Poor guy. In the first dream we were at a party. I said I hadn’t had a ‘pash’ for ages and would he be up for it. He he. Of course the guy was. That’s as far as it went as I woke up. Good thing. Second dream was where I was hanging out more with him watching movies etc at our house. I woke up and was bothered for the whole day about these dreams. I drew tree diagrams in my head of all the reasons that it wouldn’t be a good idea to pursue something with him. But I did keep thinking about it and sometimes it was nice to think about. Anyway after all that, it doesn’t matter particularly who the dream was about, (it could have been anyone representing the ‘male’), I realised it was about how I missed having a male around. I have always missed having my dad around as he died when I was 11. I have loved hugs from older friends who are men, as they kind of represent what my dad would have been/done. So now having lost a 2nd significant male in my life, I’m feeling pretty low about it. I miss the hugs, the touch, the companionship and the intimacy. I am sad. It has freaked me out to realise how vulnerable I am and how I felt such a strong pull to do something that I know is not something I want to do.
This is a significant 2nd loss for me and I am feeling it immensely. I have explained it to God in simple terms, repeating it over and over with tears: I miss not having a dad. I miss not having d. And that’s ok that that is all that comes out.

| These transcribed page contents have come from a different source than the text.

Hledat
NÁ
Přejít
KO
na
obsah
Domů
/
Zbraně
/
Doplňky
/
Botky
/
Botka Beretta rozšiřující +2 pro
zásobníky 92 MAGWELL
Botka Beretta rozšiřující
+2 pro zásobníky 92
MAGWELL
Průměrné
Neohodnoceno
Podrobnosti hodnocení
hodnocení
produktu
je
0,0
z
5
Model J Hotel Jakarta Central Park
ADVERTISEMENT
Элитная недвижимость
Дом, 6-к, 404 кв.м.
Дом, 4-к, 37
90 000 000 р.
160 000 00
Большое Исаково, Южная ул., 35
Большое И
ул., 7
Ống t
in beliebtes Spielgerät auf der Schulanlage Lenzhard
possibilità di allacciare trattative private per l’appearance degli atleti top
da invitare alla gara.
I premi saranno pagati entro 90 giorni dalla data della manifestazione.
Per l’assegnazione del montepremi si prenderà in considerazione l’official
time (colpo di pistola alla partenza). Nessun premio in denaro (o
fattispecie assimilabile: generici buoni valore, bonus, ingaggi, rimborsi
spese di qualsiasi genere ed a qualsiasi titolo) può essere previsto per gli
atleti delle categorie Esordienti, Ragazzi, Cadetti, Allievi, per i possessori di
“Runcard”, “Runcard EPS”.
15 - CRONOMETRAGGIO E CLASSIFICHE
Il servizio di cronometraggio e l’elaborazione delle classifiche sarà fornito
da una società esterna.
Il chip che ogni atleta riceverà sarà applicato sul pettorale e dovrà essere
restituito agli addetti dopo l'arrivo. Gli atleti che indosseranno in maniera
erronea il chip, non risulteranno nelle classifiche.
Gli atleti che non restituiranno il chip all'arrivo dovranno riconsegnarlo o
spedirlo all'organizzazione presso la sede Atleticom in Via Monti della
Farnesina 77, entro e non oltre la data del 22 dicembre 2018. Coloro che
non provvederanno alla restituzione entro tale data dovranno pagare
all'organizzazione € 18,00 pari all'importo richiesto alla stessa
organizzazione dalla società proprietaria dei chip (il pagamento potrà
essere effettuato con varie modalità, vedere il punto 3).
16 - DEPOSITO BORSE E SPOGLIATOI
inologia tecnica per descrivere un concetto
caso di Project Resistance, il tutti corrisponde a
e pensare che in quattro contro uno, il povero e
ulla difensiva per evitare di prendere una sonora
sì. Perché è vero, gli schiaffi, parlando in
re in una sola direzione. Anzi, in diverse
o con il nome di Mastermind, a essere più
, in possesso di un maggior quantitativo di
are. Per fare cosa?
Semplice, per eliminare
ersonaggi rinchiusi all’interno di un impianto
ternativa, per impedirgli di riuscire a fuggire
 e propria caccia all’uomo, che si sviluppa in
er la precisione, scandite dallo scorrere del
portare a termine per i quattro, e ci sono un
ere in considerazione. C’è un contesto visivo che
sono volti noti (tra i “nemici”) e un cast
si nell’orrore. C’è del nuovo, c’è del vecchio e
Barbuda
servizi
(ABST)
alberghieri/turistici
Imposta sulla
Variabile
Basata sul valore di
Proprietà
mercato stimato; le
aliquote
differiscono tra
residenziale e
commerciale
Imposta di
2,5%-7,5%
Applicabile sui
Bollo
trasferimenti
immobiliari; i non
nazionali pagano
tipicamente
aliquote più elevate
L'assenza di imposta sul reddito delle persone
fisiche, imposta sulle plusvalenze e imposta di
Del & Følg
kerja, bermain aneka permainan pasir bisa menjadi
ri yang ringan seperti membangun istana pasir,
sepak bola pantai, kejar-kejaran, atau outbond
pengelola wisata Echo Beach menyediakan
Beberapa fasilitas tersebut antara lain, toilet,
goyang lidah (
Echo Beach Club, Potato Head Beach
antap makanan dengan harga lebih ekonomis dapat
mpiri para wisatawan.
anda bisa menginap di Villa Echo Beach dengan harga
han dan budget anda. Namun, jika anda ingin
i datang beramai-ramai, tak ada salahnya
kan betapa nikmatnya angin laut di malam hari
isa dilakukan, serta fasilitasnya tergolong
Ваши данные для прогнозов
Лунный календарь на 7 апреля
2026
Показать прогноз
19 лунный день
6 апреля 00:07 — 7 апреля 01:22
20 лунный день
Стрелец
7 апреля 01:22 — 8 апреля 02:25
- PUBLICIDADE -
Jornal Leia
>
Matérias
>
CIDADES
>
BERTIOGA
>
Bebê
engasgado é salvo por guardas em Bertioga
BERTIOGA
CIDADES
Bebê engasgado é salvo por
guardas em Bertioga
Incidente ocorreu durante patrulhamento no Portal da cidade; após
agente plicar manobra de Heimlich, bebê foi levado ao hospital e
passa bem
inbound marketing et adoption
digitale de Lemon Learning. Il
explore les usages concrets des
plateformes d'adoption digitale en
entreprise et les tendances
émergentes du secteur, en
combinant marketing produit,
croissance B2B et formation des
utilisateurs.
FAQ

Its’ raw and truthful and there need not be any fancier words.

1 comment:

Amy said...

I LOVE this post. I love how you are so alive on the inside. I love how real you are to yourself. I love how you are able to identify the need for masculine authority and protection and love. You are so worth that loving - you three are so valuable and priceless. I know that your future holds new life, being romanced by the King and surrendering to the journey with joy. I so enjoyed talking with you on the phone yesterday and am looking forward to hanging out in a few weeks. XXX ps I have been wanting to take some pics of spring and blossom (new season stuff) and post them, how 'bout you do it too and we can compare our perspectives.